**TEXTO SELECCIONADO:**

_ _ _ _ _

Ninguno de ustedes discutió por teléfono con Jack Kerouac. Miguel Grinberg sí. En febrero de 1964 viajó desde Buenos Aires hasta México DF para organizar el Primer Encuentro de los Poetas de la Nueva Solidaridad. Cruzó a pie el puente entre Ciudad Juárez y El Paso, y, tras un fructífero recorrido, tocó la puerta del departamento que Allen Ginsberg tenía en el East Village de Manhattan. Allí, mientras conversaban sobre los temas más peregrinos, comenzó a sonar el teléfono. Ginsberg atendió, dijo dos palabras y tapó el auricular: «Quiere hablar con vos». Miguel levantó el tubo y escuchó la avalancha de injurias. «¡¿Estás loco?! ¡Solo a un demente se le ocurre tratar de organizar la poesía! ¡No se puede ni se debe organizar la poesía!», le gritó Kerouac. Miguel intentó explicarse, pero Kerouac solo seguía gritando. Así durante varios minutos. Un poco descorazonado, revisó las siguientes paradas de su itinerario y siguió adelante. Finalmente, una mañana bienaventurada, encontró una postal en su correo. «Sin rencores. Estuve viendo tu foto en la revista: tenés buena pinta, te va a ir fenómeno. Buena suerte. Jack», decía en el reverso.
Hijo de inmigrantes polacos, Miguel creció entre el perfume de la marroquinería de su padre, la fritura de la radio y los partidos de la Sociedad Hebraica Argentina. «Soy uno de esos porteños a quienes 1955 sorprendió saliendo de la adolescencia. Hubo dos hechos de aquel septiembre que basamentaron mi ingreso a la adultez o, dicho mejor, el comienzo de mi resistencia al mundo adulto: la caída de [Juan Domingo] Perón y la muerte de James Dean», decía. Generacionalmente, Miguel recibió dos rayos: el existencialismo, primero, y el rock and roll, casi inmediatamente después. Siguiendo el hilo misterioso de una revista estadounidense, tuvo una epifanía: el Aullido, de Ginsberg. Miró hacia los costados y no había nadie. El libro no tenía traducción, así que decidió tomar el toro por las astas. ¿Cuán difícil podía ser armar una revista?
Acompañado por cófrades como Antonio dal Masetto, Miguel lanzó el primer número de Eco Contemporáneo en 1961. Mientras la revista abría un surco en los bares de la calle Corrientes, comenzó a cartearse con los héroes de la disidencia. Así fue que partió rumbo al norte con una agenda llena de nombres y trabó amistad con tipos como Jonas Mekas. Visitó a Thomas Merton en su monasterio y conversó con Lawrence Ferlinghetti entre las góndolas de City Lights. Se emborrachó con Leroi Jones y en las mesas de los bares escribió decenas y decenas de poemas eléctricos. De pronto, alguien puso una ficha en un jukebox y comenzó a sonar una música extraña. «El contacto sonoro me produjo una intensa taquicardia. Minutos atrás desconocía la existencia de esos chicos de Liverpool, y de pronto se abrían las compuertas del universo y fluían océanos de información trascendental. Lo viví como una señal de bienvenida a un nuevo mundo», recordaba. Cuando regresó de Estados Unidos, se metió en el antro subterráneo de La Cueva y encontró la horma de su zapato. Alquiló el teatro La Fábula y en diciembre de 1966 montó el primer festival del rock argentino: Moris, Tanguito, Bob Vincent, The Seasons, Susana y un oscuro cantautor folk llamado Morgan X (era el propio Miguel). Fue así. Ahora ya saben quién detonó el big bang.

_ _ _ _ _

**REGISTROS EXTRAÍDOS:**
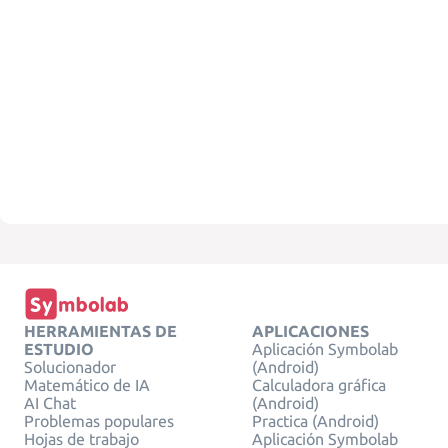
HERRAMIENTAS DE
APLICACIONES
ESTUDIO
Aplicación Symbolab
Solucionador
(Android)
Matemático de IA
Calculadora gráfica
AI Chat
(Android)
Problemas populares
Practica (Android)
Hojas de trabajo
Aplicación Symbolab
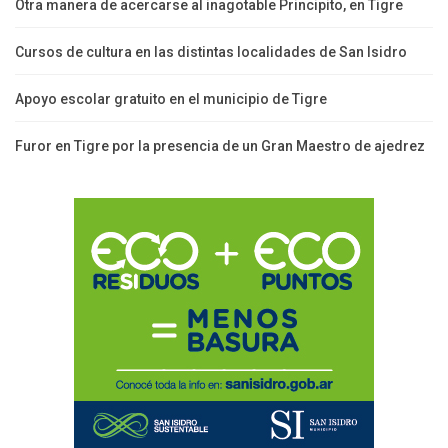
Otra manera de acercarse al inagotable Principito, en Tigre
Cursos de cultura en las distintas localidades de San Isidro
Apoyo escolar gratuito en el municipio de Tigre
Furor en Tigre por la presencia de un Gran Maestro de ajedrez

_ _ _ _ _

**EJERCICIOS PROPUESTOS:**
1 – Según el texto seleccionado, ¿en qué año salió el primer número de Eco Contemporáneo?
2 – Enumera todos los nombres que el texto seleccionado incluye en el cartel del primer festival del rock argentino.
Para resolver las actividades, utiliza solo el texto seleccionado.

**SOLUCIONES ORDENADAS:**
1 – En 1961.

2 – Moris, Tanguito, Bob Vincent, The Seasons, Susana y Morgan X.